Bill Gates says a pandemic flu could kill 30 million people — these are the deadly diseases that scare experts the most
REUTERS/David Moir
- A pandemic disease could be the greatest threat humanity faces right now.
- The WHO and CDC each keep lists of diseases that they consider urgent priorities for more research, but the next pandemic could be caused by a disease people have never seen before.
- For now, though, these are the six diseases that worry experts the most.
For scientists that study disease, one unnerving fact is always present: somewhere on the planet, there's an organism or organisms — likely bacteria or a virus — that could kill tens of millions if it started to spread among people.
Pathogens we've never seen before lurk around the world, potentially living in bats, mosquitoes, or ticks, and waiting to jump to humans. Existing diseases mutate, becoming deadlier or more contagious. People are even growing more capable of modifying deadly diseases on their own.
Many experts think a global pandemic disease, whether naturally occurring or engineered, is the greatest threat humanity faces right now.
Bill Gates, who provides significant funding for disease research through the Bill and Melinda Gates Foundations, has repeatedly emphasized that we're not adequately prepared for the next pandemic illness. Recently, he warned that an outbreak of a disease like the flu virus that swept the world in 1918 could kill 30 million people within a six-month time span.
"The world needs to prepare for pandemics in the same serious way it prepares for war," Gates said at a recent discussion about epidemics.
The Centers for Disease Control and Prevention (CDC) keeps lists of the diseases that pose national security threats as possible biological weapon agents. The World Health Organization (WHO) also lists priority diseases that they think could become public health emergencies.
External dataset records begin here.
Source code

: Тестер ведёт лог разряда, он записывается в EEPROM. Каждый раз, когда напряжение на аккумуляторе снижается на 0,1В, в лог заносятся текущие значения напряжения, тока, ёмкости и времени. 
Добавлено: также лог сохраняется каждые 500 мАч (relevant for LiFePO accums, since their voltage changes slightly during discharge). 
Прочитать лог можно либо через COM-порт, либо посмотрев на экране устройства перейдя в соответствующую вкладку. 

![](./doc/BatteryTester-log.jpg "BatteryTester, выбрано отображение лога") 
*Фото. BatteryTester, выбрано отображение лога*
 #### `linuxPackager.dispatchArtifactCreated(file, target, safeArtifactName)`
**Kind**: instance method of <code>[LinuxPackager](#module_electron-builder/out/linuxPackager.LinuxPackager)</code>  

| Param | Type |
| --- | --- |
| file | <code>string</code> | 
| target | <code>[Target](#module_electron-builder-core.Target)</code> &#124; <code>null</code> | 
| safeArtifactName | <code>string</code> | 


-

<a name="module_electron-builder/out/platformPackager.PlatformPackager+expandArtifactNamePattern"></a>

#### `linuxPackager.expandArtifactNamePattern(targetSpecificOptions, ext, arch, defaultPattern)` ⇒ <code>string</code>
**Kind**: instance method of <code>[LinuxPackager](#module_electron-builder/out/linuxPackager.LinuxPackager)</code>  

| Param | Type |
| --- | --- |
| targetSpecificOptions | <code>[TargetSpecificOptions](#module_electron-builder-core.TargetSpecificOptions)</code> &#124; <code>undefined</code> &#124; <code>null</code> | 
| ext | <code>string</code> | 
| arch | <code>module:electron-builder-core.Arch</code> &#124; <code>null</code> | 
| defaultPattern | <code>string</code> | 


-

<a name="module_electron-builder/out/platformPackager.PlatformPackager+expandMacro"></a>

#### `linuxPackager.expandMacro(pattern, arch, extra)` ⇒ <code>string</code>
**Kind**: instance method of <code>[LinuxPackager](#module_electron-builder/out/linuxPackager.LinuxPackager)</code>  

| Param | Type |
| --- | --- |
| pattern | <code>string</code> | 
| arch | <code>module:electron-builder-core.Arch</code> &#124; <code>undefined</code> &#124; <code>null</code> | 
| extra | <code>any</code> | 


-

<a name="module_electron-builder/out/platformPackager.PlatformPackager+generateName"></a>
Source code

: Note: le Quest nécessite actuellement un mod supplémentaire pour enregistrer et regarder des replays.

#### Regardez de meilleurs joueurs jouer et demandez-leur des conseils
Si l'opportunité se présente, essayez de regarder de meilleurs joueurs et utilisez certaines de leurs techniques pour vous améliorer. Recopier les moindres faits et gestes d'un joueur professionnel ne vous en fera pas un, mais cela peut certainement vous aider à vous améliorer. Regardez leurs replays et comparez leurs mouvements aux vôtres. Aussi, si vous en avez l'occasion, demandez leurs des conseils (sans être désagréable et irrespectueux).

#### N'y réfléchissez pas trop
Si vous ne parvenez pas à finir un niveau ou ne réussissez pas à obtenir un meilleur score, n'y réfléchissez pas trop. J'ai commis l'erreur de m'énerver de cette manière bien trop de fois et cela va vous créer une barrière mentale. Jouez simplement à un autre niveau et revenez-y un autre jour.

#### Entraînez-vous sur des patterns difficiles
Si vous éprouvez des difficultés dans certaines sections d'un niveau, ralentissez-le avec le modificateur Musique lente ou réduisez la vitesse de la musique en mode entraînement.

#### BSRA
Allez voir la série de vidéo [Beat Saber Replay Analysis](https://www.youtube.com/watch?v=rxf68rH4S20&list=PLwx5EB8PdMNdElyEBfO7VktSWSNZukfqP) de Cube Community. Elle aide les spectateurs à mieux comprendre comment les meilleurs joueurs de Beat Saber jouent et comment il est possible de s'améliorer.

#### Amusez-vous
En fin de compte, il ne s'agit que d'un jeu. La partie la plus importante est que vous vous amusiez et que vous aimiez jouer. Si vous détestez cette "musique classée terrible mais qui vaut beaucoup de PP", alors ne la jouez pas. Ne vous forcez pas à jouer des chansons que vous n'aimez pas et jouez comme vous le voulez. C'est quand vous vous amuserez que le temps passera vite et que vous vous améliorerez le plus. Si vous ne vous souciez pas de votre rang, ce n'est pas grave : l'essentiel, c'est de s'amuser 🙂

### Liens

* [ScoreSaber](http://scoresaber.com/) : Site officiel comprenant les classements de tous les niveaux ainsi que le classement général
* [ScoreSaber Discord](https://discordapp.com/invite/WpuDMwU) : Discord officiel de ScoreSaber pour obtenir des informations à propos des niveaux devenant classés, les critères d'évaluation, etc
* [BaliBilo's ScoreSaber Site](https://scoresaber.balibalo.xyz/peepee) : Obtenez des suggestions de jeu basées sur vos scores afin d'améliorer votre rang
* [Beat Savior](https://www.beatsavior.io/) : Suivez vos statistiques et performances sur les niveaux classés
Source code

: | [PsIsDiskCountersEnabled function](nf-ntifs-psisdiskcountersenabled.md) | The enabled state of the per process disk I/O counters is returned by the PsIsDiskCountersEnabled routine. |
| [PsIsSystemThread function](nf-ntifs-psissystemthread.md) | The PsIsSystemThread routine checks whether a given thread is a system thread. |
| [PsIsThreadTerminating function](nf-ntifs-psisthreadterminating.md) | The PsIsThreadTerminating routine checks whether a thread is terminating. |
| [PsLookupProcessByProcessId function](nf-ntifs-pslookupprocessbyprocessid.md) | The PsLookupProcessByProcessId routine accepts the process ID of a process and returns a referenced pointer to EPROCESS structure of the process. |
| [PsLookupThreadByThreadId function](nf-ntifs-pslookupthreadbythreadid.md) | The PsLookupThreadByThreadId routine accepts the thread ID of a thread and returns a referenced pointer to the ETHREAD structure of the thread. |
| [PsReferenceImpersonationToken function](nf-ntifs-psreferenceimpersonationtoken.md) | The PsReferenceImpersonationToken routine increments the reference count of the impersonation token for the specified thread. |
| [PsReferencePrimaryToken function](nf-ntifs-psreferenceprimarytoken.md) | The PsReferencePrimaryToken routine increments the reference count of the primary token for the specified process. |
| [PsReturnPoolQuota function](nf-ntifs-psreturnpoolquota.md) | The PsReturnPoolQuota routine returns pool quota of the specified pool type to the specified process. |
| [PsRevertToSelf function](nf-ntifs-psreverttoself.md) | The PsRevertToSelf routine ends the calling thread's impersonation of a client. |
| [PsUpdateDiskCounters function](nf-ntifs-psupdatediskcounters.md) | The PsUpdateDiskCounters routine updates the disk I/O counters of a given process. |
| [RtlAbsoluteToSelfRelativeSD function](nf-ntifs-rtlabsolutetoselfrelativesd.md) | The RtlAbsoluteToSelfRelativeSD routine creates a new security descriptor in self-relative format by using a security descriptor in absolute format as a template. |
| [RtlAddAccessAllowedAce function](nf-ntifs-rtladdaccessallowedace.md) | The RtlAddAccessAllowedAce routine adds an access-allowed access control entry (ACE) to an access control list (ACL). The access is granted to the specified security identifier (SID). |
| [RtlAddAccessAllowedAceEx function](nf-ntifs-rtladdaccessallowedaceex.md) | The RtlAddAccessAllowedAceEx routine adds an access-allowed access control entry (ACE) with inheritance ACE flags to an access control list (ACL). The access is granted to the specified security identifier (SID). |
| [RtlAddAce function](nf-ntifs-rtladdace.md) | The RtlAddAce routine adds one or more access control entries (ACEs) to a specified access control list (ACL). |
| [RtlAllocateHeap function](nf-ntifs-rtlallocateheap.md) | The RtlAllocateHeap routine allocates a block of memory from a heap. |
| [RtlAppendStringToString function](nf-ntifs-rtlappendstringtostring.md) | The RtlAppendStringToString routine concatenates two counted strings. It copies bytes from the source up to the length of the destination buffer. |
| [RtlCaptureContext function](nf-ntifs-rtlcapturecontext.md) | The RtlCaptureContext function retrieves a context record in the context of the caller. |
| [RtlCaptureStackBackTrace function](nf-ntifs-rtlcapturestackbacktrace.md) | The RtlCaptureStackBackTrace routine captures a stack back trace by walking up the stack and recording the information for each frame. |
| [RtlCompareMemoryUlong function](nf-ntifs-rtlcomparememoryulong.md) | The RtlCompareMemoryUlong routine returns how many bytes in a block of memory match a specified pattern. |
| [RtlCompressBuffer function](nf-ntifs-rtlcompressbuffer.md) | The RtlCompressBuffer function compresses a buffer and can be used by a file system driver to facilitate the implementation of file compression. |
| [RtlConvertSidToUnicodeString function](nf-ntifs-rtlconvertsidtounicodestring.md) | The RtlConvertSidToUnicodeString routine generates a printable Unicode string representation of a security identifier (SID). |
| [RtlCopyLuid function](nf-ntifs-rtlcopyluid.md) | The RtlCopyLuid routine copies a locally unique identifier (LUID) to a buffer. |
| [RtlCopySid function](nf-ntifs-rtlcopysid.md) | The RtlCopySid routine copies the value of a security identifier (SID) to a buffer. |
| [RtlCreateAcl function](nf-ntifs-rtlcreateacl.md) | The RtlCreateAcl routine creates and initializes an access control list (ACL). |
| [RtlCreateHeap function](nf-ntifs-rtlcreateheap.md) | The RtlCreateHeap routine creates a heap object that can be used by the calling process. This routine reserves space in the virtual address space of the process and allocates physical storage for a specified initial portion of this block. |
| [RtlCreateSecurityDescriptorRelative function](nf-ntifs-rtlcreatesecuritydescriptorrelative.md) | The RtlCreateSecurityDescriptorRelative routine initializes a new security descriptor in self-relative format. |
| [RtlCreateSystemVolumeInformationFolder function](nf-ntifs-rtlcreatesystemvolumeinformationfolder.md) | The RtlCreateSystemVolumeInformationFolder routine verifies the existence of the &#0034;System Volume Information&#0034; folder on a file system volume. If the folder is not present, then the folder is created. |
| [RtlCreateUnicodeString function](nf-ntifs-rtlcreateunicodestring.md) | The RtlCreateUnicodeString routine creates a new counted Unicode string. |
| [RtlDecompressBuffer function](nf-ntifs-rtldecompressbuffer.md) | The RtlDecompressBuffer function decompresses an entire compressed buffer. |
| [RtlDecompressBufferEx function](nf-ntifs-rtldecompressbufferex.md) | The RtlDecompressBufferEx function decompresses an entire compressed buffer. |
Here are some of the diseases that keep those experts awake at night.
The flu
The National ArchivesThe deadliest epidemic the world has ever seen took place 100 years ago, when the 1918 pandemic influenza virus blazed around the world. It infected 500 million people — a third of the world's population — and killed between 50 and 100 million people.
In a normal year, the flu kills between 291,000 and 646,000 people around the world, according to the CDC. Experts think that if a new deadly flu like that 1918 pandemic virus were to emerge now, it would spread rapidly enough to kill almost 33 million people within six months.
Researchers have conducted experiments to see if it would be possible to make contagious flu strains deadlier or deadly flu strains more contagious. Those are viruses that no one ever wants to see in the wild.
Ebola, Marburg, Lassa, and other viral hemorrhagic fevers
Thomson ReutersViral hemorrhagic fevers are spread by a variety of viruses and are mostly untreatable. They affect many organs and damage blood vessels, sometimes causing internal and external bleeding.
Infections often cause fever, weakness, soreness, and headache, often followed by vomiting, diarrhea, rashes, organ failure, and bleeding.
These diseases regularly emerge from the wild, as Ebola did again just recently. They can be extremely deadly — in past Ebola outbreaks, fatality rates ranged between 25% to 90%, with an average of about 50%.
Hemorrhagic fevers feature on both the CDC's list of biological agents that could pose a national security threat and on the WHO's list of diseases that can cause a public health emergency, and for good reason.
The 2014 Ebola outbreak in West Africa infected more than 28,600 people and killed more than 11,300. Such outbreaks can also cause public terror. Experts widely agree that the world needs to develop better ways to contain diseases like this. In the case of Ebola, researchers are testing an experimental vaccine to see if it can help stop the current outbreak.
If a strain of this type of disease were to mutate or be modified to become more contagious, that could cause worldwide devastation.
Coronaviruses like MERS and SARS
REUTERS/Mohamed Alhwaity
Coronaviruses are commonly found around the world, living in species like bats and camels. They take their name from crown-like spikes on the virus' surface.
For years, they were thought to be mostly innocuous. But in recent years, two coronaviruses that cause severe and potentially deadly respiratory symptoms in humans started to spread.
In 2002, SARS (severe acute respiratory syndrome) infected 8,000 people, killing approximately 10% of those patients. MERS (Middle Eastern respiratory syndrome) started infecting humans in 2012. While it is less contagious than SARS, it's more deadly, killing about 30% of those infected.
Most patients with these conditions first show signs of fever and many have gastrointestinal issues. These symptoms are often followed by shortness of breath and pneumonia.
This type of transition shows how quickly a new illness can emerge or transform to become a new public health threat — a process that regularly occurs. The WHO says there is an urgent need for research into ways to prevent the spread of these diseases.